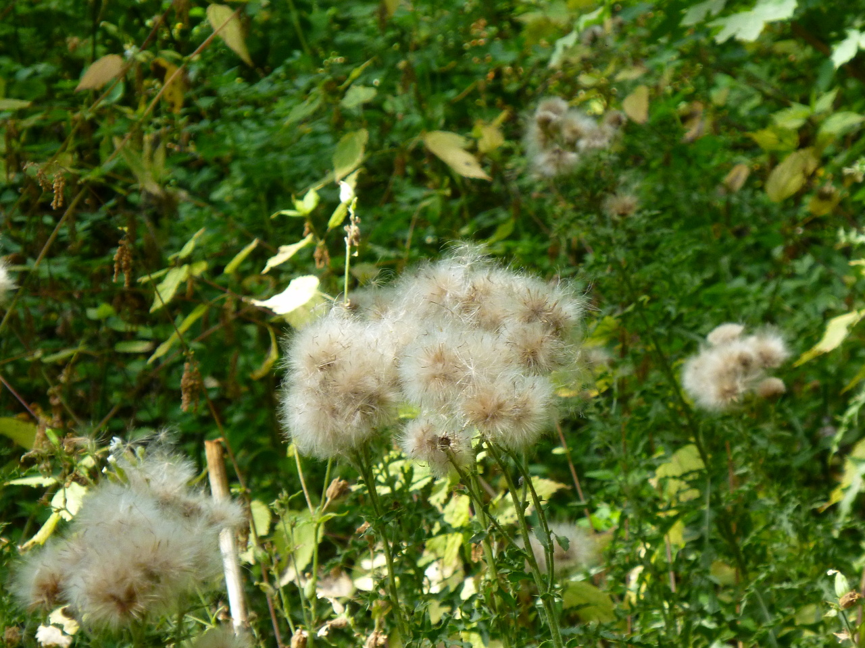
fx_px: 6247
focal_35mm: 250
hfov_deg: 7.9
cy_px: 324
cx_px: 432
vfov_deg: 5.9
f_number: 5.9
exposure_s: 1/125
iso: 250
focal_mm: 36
...
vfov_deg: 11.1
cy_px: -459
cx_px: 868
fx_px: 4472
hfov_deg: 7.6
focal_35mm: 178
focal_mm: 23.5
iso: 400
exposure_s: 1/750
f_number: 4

* _WORK TASK_
Find the line with "hfov_deg: 7.9" in the entries above. Retype it and each line after it, exactly, through the line with "focal_mm: 36", and stop there.

* _TASK ANSWER_
hfov_deg: 7.9
cy_px: 324
cx_px: 432
vfov_deg: 5.9
f_number: 5.9
exposure_s: 1/125
iso: 250
focal_mm: 36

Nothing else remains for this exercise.